Agriculture, food and analytical bacteriology 2013 v.3 no.4 pp. 303
Citrus, Escherichia coli, Saccharomyces cerevisiae var. cerevisiae, Salmonella enterica, antifungal properties, average daily gain, byproducts, citrus pulp, coculture, dietary supplements, pathogens, probiotics, swine, swine feeding, viability, weanlings, yeasts
Saccharomyces cerevisiae boulardii is frequently used as a dietary supplement to promote intestinal health and reduce the impact of growth of enteric pathogens in livestock, including cattle and swine. Citrus by-products are also fed as dietary supplements that have the additional benefit of inhibiting the growth of enteric pathogens. Previous research identified that supplementation of Saccharomyces boulardii to feed containing citrus pulp significantly reduced the average daily gain of weanling pigs challenged with Salmonella enterica, suggesting citrus pulp reduces the effectiveness of Saccharomyces boulardii.

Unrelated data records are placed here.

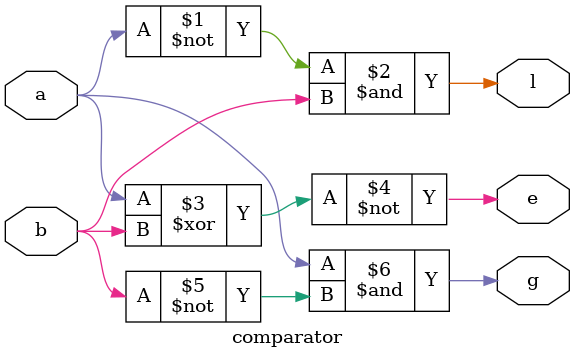
<source format=v>
module comparator(input a,b, output l,e,g);
         assign l = ~a & b;
	 assign e = ~(a^b);
         assign g = a & ~b;
endmodule

</source>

To investigate this possibility, an in vitro analysis was conducted on the activity of Saccharomyces boulardii in swine fecal microbial media supplemented with citrus pulp. Citrus pulp inclusion reduced (P < 0.01) populations of Saccharomyces boulardii within 48 h post-exposure, suggesting that this product may exhibit antifungal properties. Co-incubation of Salmonella with Saccharomyces boulardii reduced populations of both microbes; inclusion of citrus pulp did not lead to a further reduction of yeast populations in the co-culture. The cell lysate from Saccharomyces boulardii was also found to provide a carbon source that was utilizable by Escherichia coli, but not Salmonella. Together, these results suggest that citrus pulp reduces the viability of Saccharomyces boulardii and that the subsequent effects of this interaction on enterics are varied. Though further research is needed to determine how citrus pulp influences the activity of Saccharomyes boulardii in vivo, these data strongly suggest caution should be exercised in providing citrus pulp to livestock being fed diets supplemented with live yeast probiotics.